**DOCUMENT TEXT**
Confound it!—Supporting languages with multiple writing systems

Painting by Pieter Brueghel the Elder, public domain.

In this post, we’ll dip into examples of several multi-script languages, with a deeper dive into Serbian and Chinese, which have interestingly different needs. We’ll try to get a better sense of the complications that arise from supporting readers, editors, and searchers in multi-script languages, and briefly get to know some of the tools that help make it all possible. While the subject can be complicated and the tools are undoubtedly complex, handling multi-script languages well is an essential part of providing information to people in a form that they can readily use.

Making software engineers cry

Depending on your definition of “language” and your definition of “support”, the Wikimedia Foundation supports a bit shy of 300 languages across more than 800 projects. That’s a lot of languages, and the variation across those languages—and the complexity of supporting them—can be staggering.^[1] It’s enough to strike fear in the hearts of software engineers everywhere.

Image by Guillaume Benjamin Armand Duchenne via Wellcome Images, CC BY 4.0.

Human languages, however, don’t care one iota how hard they make software engineers’ lives, so in addition to the baffling variability between languages, there is often considerable variability within a language. English dialects seem able to proliferate without end, and there are many differences in words and phrases[2] (elevator vs lift) and spelling[3] (color vs colour) just between the standard American and British varieties. But at least we all use the same writing system.

Not so in other languages! Let’s take a look…

Serbian—Cyrillic and Latin

Serbian is one of the standard forms of the Bosnian-Croatian-Montenegrin-Serbian language. It can be written in either the Cyrillic or Latin alphabets. While having two scripts complicates matters, the correspondence between the Cyrillic and Latin alphabets is mercifully exact, which makes converting between the two relatively straightforward.

A highway sign outside Belgrade, Serbia, showing both Cyrillic and Latin script. Photo by Jeff Attaway, CC BY 2.0.

———

Enter language converter!

On the Serbian Wikipedia, most articles are written in Cyrillic, though some are written in Latin. If you haven’t made any language preference suggestions on the Serbian Wikipedia, then where English Wikipedia has “Main Page | Talk” near the upper left of the page, Serbian Wikipedia has “Главна страна | Разговор | Ћир./lat.” Under “Ћир./lat.” you have three options: “Ћир./lat.”, “Ћирилица”, and “Latinica”. That’s our language converter in action!

Not too surprisingly, “Latinica” converts the page to Latin text, “Ћирилица” (which in Latin script is “Ćirilica”) gives you Cyrillic, and the default, “Ћир./lat.”, gives you however the text was originally written. Logged in users can set a preference so that they normally see their preferred script.

**WORK INSTRUCTIONS**
**1.** Using the article on multi-script languages, decide whether each statement agrees with it: (a) the Wikimedia Foundation supports more than 300 languages; (b) the correspondence between the Cyrillic and Latin alphabets used for Serbian is exact; (c) most articles on the Serbian Wikipedia are written in Latin script. Answer yes or no for each and quote the words from the article that settle it.
**2.** Provide a continuation of the article on multi-script languages, starting after its final sentence.
The data that comes next has no part in this work.

**RECORD SET**

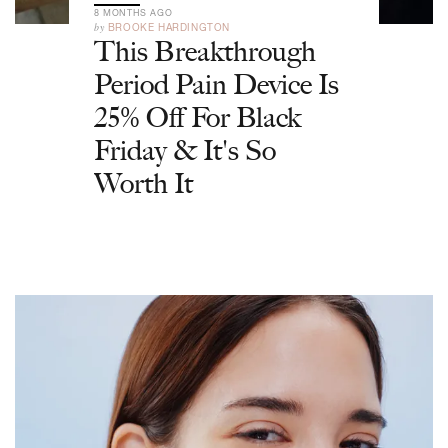
8 MONTHS AGO
by
BROOKE HARDINGTON
This Breakthrough
Period Pain Device Is
25% Off For Black
Friday & It's So
Worth It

**TASK RESPONSES**
**1.**
(a) No: "the Wikimedia Foundation supports a bit shy of 300 languages across more than 800 projects"
(b) Yes: "the correspondence between the Cyrillic and Latin alphabets is mercifully exact"
(c) No: "On the Serbian Wikipedia, most articles are written in Cyrillic, though some are written in Latin."

**2.**
Even with the relatively straightforward transliteration, there are complications. For example, in the article about Serbian-American actress Sasha Alexander on Serbian Wikipedia, her stage name is provided in English. It wouldn’t be helpful to have the specifically English version of her name converted along with the general text on the page when transliterating to Cyrillic. In this case, the language converter is smart enough to know not to transliterate inside language-specific templates. There’s also ‑ {special markup} ‑ available that can block the conversion for any bit of text. It often gets used for standard abbreviations like units such as km (kilometer) or mm (millimeter), and cardinal directions in coordinates (e.g., the N and E in “44°48′N 20°28′E”). There’s also a magic word[4] to block title conversion: __NOTC__ (also available in Cyrillic as __БЕЗКН__), which gets used for domain names, abbreviations and initialisms, scientific and technical terms, etc.

Complicated is as complicated does—editing and search

So you’re cruising around the Serbian Wikipedia, with your preference for Cyrillic set, reading about your favorite TV show with a controversial ending, Изгубљени (English: Lost), and you decide to add a little detail or correct a minor typo. When you get to the edit page, you discover that the article is actually titled Izgubljeni and it’s written in Latin script, which you aren’t so comfortable reading or writing. Bummer.

Printing it out would not help, even with the nice binding. Photo by CollegeDegrees360, CC BY-SA 2.0.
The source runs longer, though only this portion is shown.